Required work>
(1) According to the film review below, which two actors play the husband and wife?
(2) Rewrite the passage of the film review starting with "The iconography of" and going on through "with no filters.", putting "farmers" in place of "villagers".

Extract to read>
————————
Thalaivan Thalaivi, featuring Vijay Sethupathi and Nithya Menen as a husband and wife is a clear winner, in terms of casting. The pair looked fresh on screen and Nithya Menen's nimble outbursts perfectly complimented Vijay Sethupathi's loud antics.


Vijay Sethipathi in a yellow shirt and Nithya menen in a red saree for Thalaivan Thalaivi
Vijay Sethupathi and Nithya Menen

The movie remained honest to the innocence portrayed in the film through all the characters - the couple, the in-laws, the angry brother-in-law, the bystanders, distant relatives and the trouble-makers.


A love-come-arranged-marriage plot has rarely been touched before as the lines get blurry. There are no silver-screen comparisons except for iconic love stories like Mouna Raagam and the recent, Raaja Raani. However, Thalaivan Thalaivi got the flavour on point with the right level of realism and cinematic exaggeration that put a smile on the faces of the audience. Both the characters elevate their performances with a believable childlike romance.


Nithya Menen in a yellow saree for Thalaivan Thalaivi
Nthya Menen

The iconography of the groom playing a great cook and eventually winning the heart of his bride with his culinary skills, reverse engineered the popular idiom, the way to a man's heart is through his stomach.


Though the movie felt like a musical with every alternate scene punctuated with a song, the sequences conveyed the plot-line - they are inseparable. Portraying them as villagers had its perks as they believed to express themselves with no filters.
————————
Supplied data>
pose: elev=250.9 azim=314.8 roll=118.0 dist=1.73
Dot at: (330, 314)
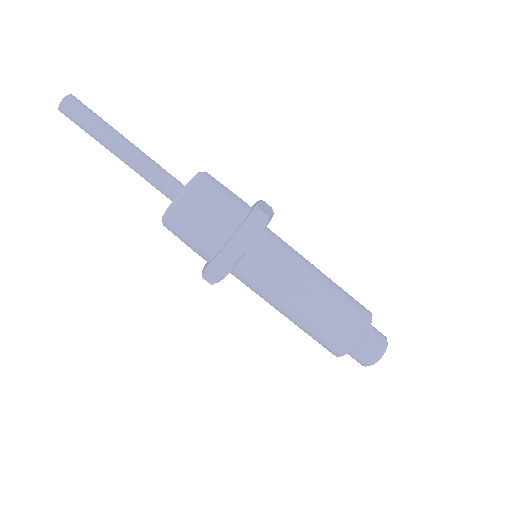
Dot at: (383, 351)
————————
Outputs for the tasks>
(1) Vijay Sethupathi and Nithya Menen

(2)
The iconography of the groom playing a great cook and eventually winning the heart of his bride with his culinary skills, reverse engineered the popular idiom, the way to a man's heart is through his stomach.


Though the movie felt like a musical with every alternate scene punctuated with a song, the sequences conveyed the plot-line - they are inseparable. Portraying them as farmers had its perks as they believed to express themselves with no filters.